# Looking at a 2001 Audi A4 2.8 Quattro, Need your thoughts on this car please. Thanks



## 89jett (Jan 28, 2003)

Hello I am looking at buying a 2001 Audi A4 2.8 Quattro it has a 150,000 miles on it. the car is actually in very good condition both inside and outside. the only problem on the inside is the middle display in between the speedometer and rpm gauge is broken. I can see some things but not all. I took it for a test drive and it seems to drive really nice and sturdy I did find out that is was burning some oil off the engine when it got hot, I was thinking that maybe the valve cover gasket could be bad but im not sure, any ideas would be great. the transmission shifts nice and it runs really quite. is there anything that anyone can tell me to look out for. I did a Carfax and the title is clean. it has been in a few fender benders but nothing serious. I have had many volkswagons but no audi's so if anyone can tell me what to look for that would be great!

Thanks so much


----------



## V24 (Jun 22, 2011)

an audi with that many miles = problems especially with the 2.8L engine audis are fun to drive but they have so many problems and its not cheap to fix them and the parts are expensive too go for something else but not an old audi


----------



## O_o (Nov 12, 2009)

89jett said:


> Hello I am looking at buying a 2001 Audi A4 2.8 Quattro it has a 150,000 miles on it.


That's about average mileage for an 11 year old car. The engine is pretty much bulletproof, it's the chassis that's a bugger. The front suspension control arms in particular, but the engine, trans, and diff mounts, and rear wheel bearings are also problematic. A lot of people have had problems with their automatic transmissions. Also, the catpipes are $uper expen$ive, and if you need to take emissions tests, you might have to buy OEM when they need replacement. I'd have a mechanic you trust take a very close look at the chassis and exhaust.

The main engine issue, off the top of my head, is the PCV hoses and valves that get clogged. It's a pretty easy DIY, and while it's a lot of money for some cheap bits of plastic, it's not going to cause you to have to remortgage your home.



89jett said:


> the only problem on the inside is the middle display in between the speedometer and rpm gauge is broken.


Is it broken, or just turned off? Try the button under the turn signal stalk -- or is it the wiper stalk? Well, it's one or the other.



89jett said:


> I did find out that is was burning some oil off the engine when it got hot, I was thinking that maybe the valve cover gasket could be bad but im not sure, any ideas would be great.

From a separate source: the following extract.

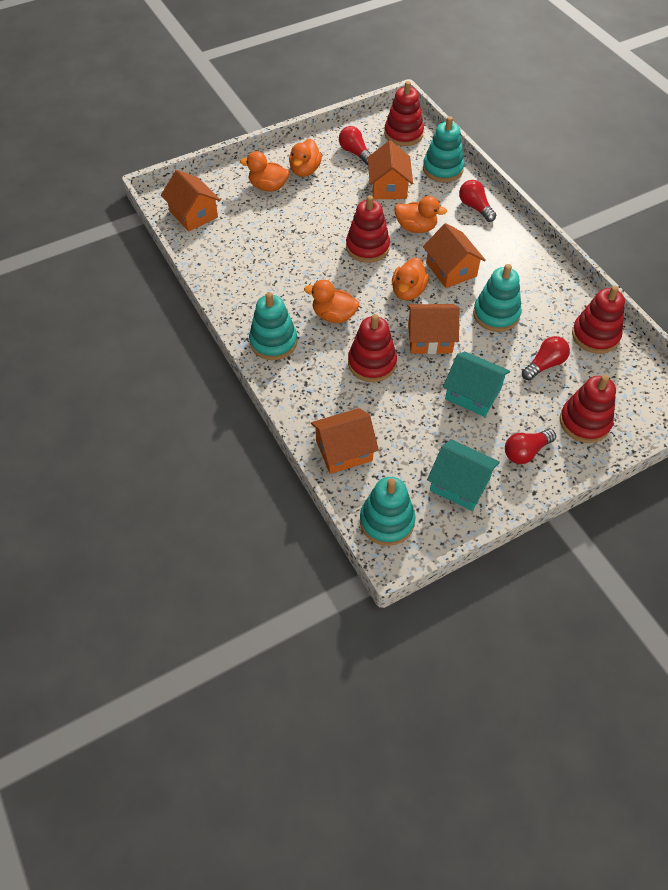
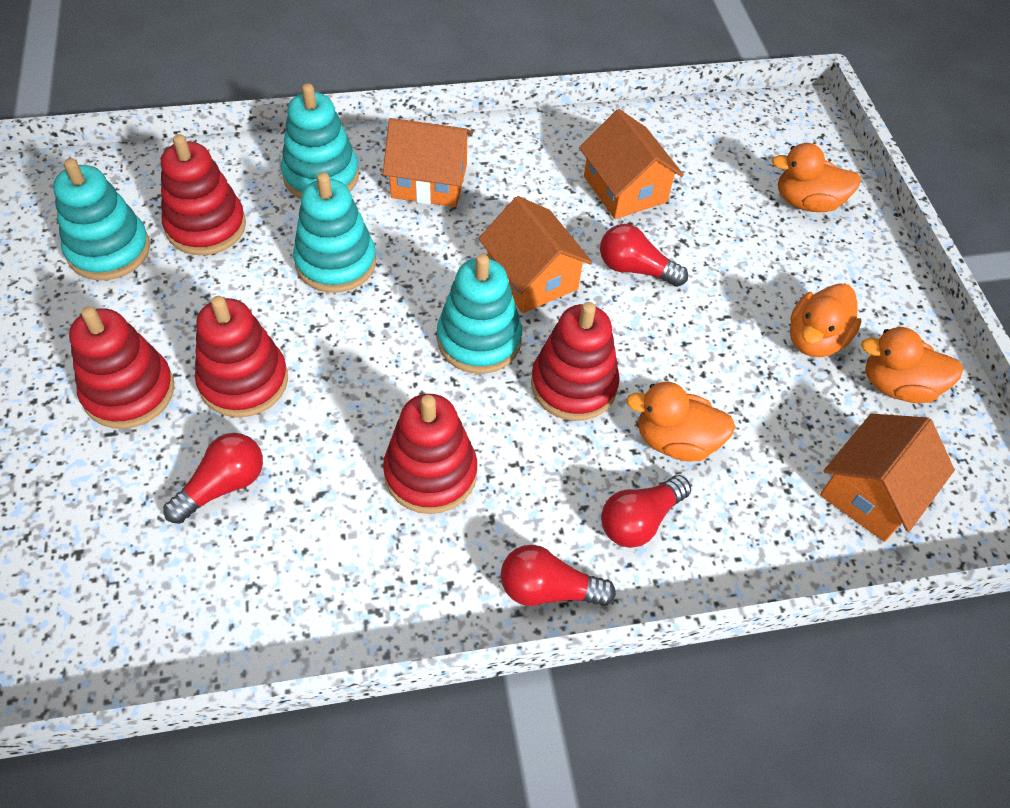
orange duck: [240,151,290,192] [289,139,322,177] [304,280,359,323] [392,258,429,301] [395,196,447,233] = 5 -> [626,382,736,461] [772,143,861,212] [790,283,861,357] [861,327,963,403] = 4
orange house: [161,170,221,231] [311,408,379,474] [368,140,413,199] [407,304,459,354] [423,223,486,288] = 5 -> [383,118,473,207] [479,196,593,313] [579,109,684,219] [820,414,955,542] = 4
turquoise house: [427,439,500,511] [443,352,510,417] = 2 -> none = 0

The smoke is coming from the engine compartment? In all likelihood, that would be the infamous PCV constipation, which eventually manifests itself as a leaky valve cover gasket.



89jett said:


> I did a Carfax and the title is clean. it has been in a few fender benders but nothing serious. I have had many volkswagons but no audi's so if anyone can tell me what to look for that would be great!


Carfax is pretty much useless, but I guess it's not bad news that it's clean. For the most part, Audi is an expensive way of saying VW. All chassis and engine parts on the B5 A4 (98-01) are interchangeable with those on the V6 Passat 4Mo of the same generation.


----------



## Disturbd1 (Jan 26, 2007)

I can vouch for pretty much all of this. I've got a '99 B5 A4 30v, myself. It had ~89k miles when I got it, but had just had all the major items tended to (timing belt, water pump, gaskets, seals, even a new clutch I believe).

I've had the car for a little over 2 years now. Right after I bought it (with an extended warranty, which you'll need for these cars), I took it to Futrell Autowerks here in Oregon. She needed about $2k worth of work on the front end. Mostly consisting of the suspension mounts, etc. It also had a leak in the master cylinder, which ended up having to be fixed twice in a short period of time (burning smell/smoke). 

About a year later I noticed an annoying knocking sound. I asked around the forums, and pretty much everyone said it was likely something with the trans. With my keen sense of hearing, I figured out that it was in fact that damn PCV valve (aka purge valve). It was just loud as hell. Replaced it myself ($30), sound is gone.

Now my only problem is my auxiliary fan needs to be replaced, so when my AC is running I have a nice whirring noise.

In closing, though, I would definitely agree that these engines are bulletproof. My car gets me everywhere I need to go, and some of what used to be the most impossible hills to drive up with any sort of gain in speed in a previous car, my 2.8 has no problems with.


----------